This was not clear from the article, which only mentioned comparing against a five year average.

 
Leith
761058.  Thu Nov 18, 2010 6:22 pm Reply with quote

pedxing wrote:
5) http://www.youtube.com/watch?v=-J1NHzQ1sgc&feature=player_embedded

This one is just for fun, a scene from the West Wing.

Ah, a classic episode. "I'm Toby Ziegler. I work at the White House" :)
I recall that being my first encounter with question "what time is it in Indiana?".

pedxing wrote:
The Calendar Act of 1750/1751/1752 caused a bit of headscratching for me.

I don't know how well known it is in England, where it is reputed to have caused riots as people asked how they were supposed to pay rent in a September with only 19 days, or how well known it is on these forums (I suspect well known but I haven't searched), but outside of England almost no one has heard of it. I remember my delight when I ran the Unix "cal" program for September 1752 and got back the weird calendar for that month.

[Given information]
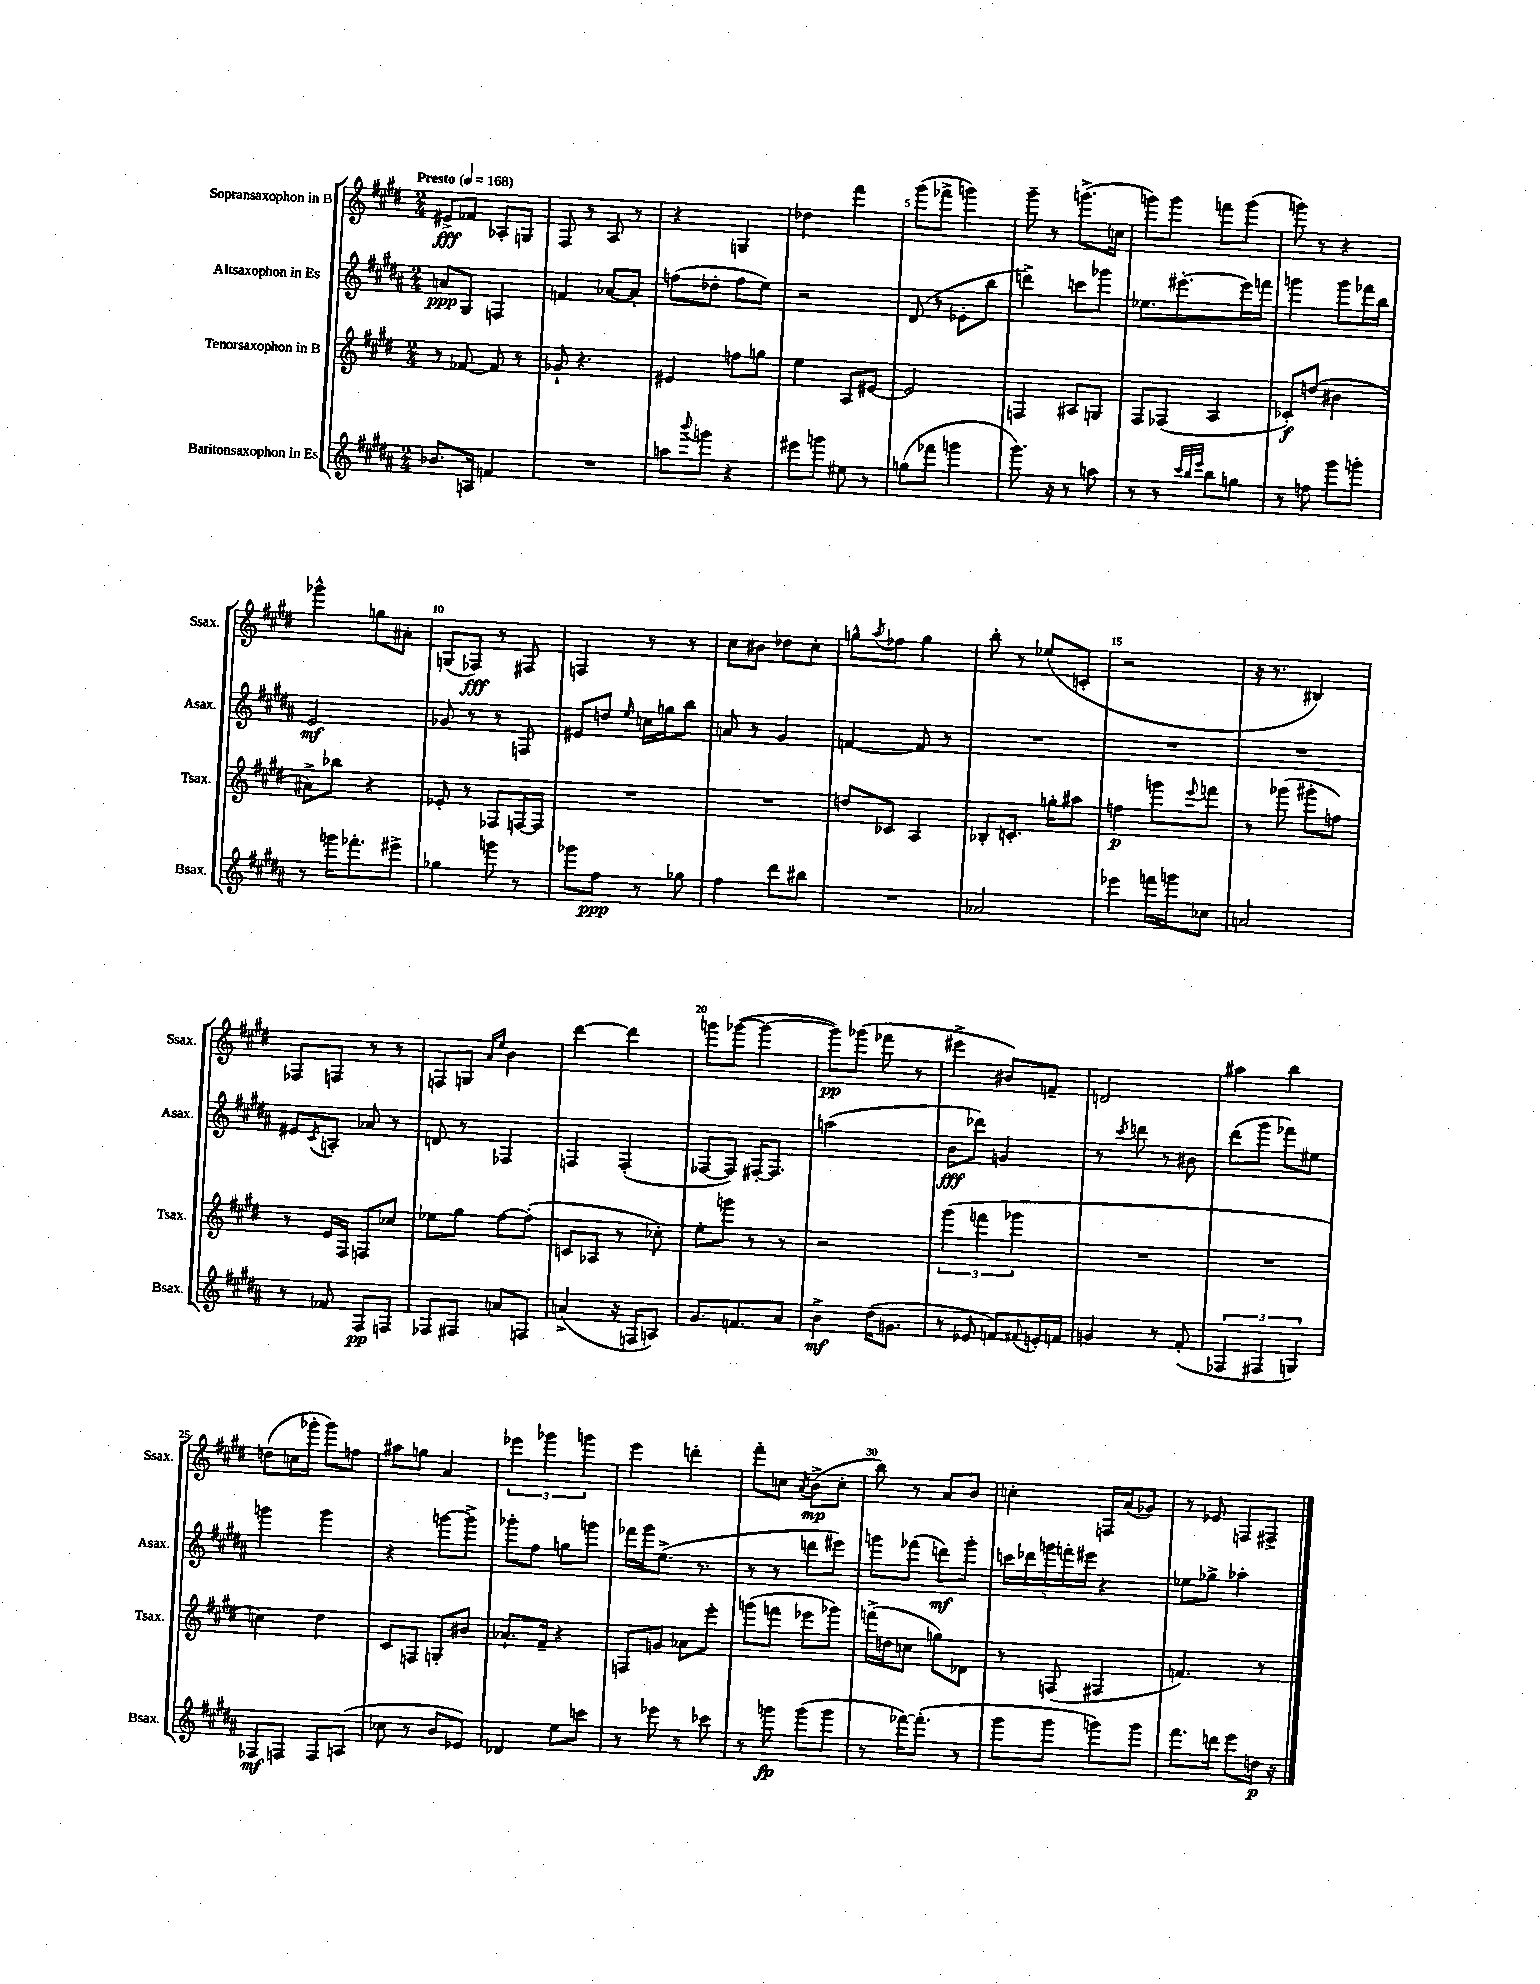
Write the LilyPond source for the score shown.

==

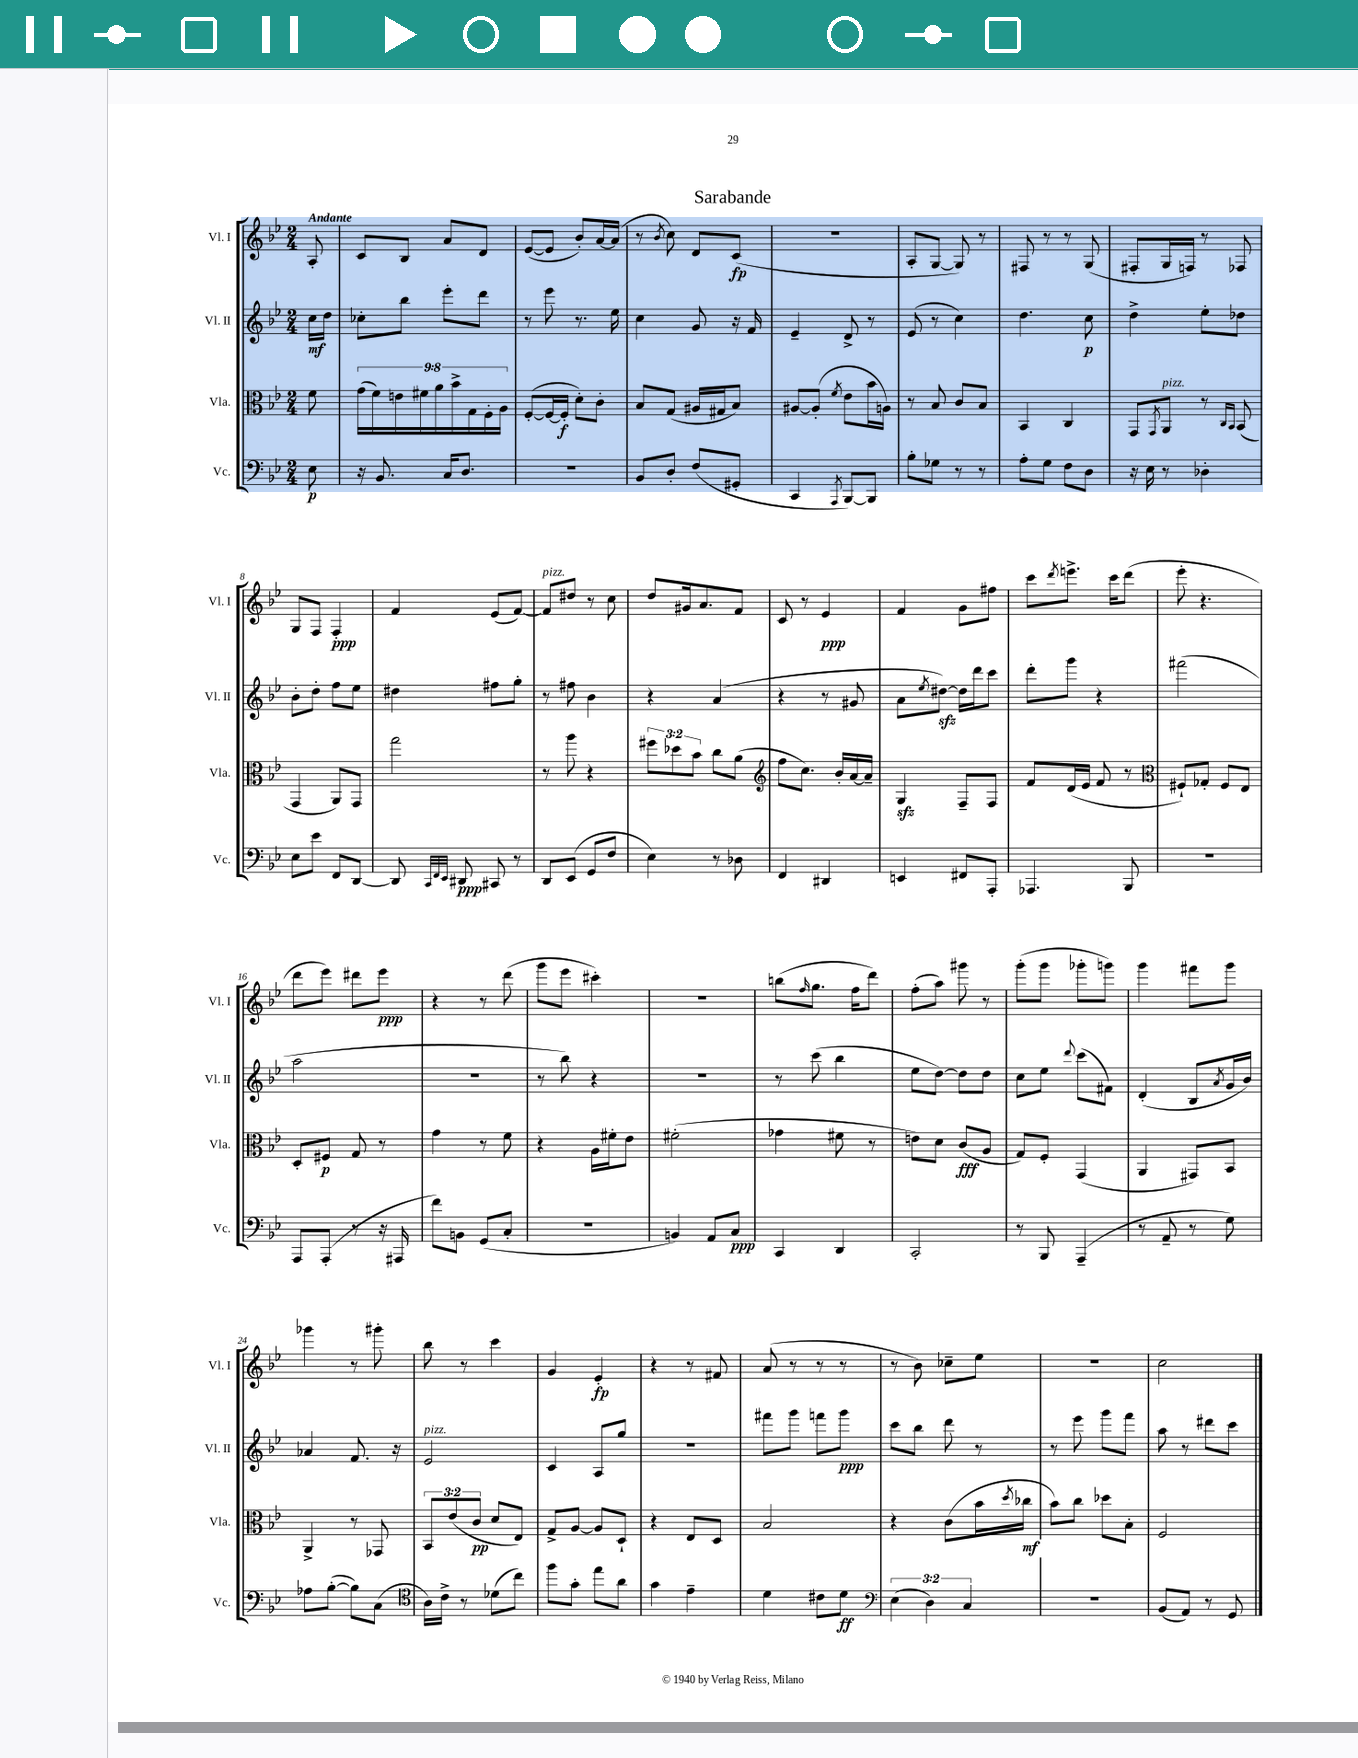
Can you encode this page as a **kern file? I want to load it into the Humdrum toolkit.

[To do] Rewrite the forum post between "This one is" and "for that month.", inclusive, putting "Britain" in place of each "England".

[The response]
This one is just for fun, a scene from the West Wing.

Ah, a classic episode. "I'm Toby Ziegler. I work at the White House" :)
I recall that being my first encounter with question "what time is it in Indiana?".

pedxing wrote:
The Calendar Act of 1750/1751/1752 caused a bit of headscratching for me.

I don't know how well known it is in Britain, where it is reputed to have caused riots as people asked how they were supposed to pay rent in a September with only 19 days, or how well known it is on these forums (I suspect well known but I haven't searched), but outside of Britain almost no one has heard of it. I remember my delight when I ran the Unix "cal" program for September 1752 and got back the weird calendar for that month.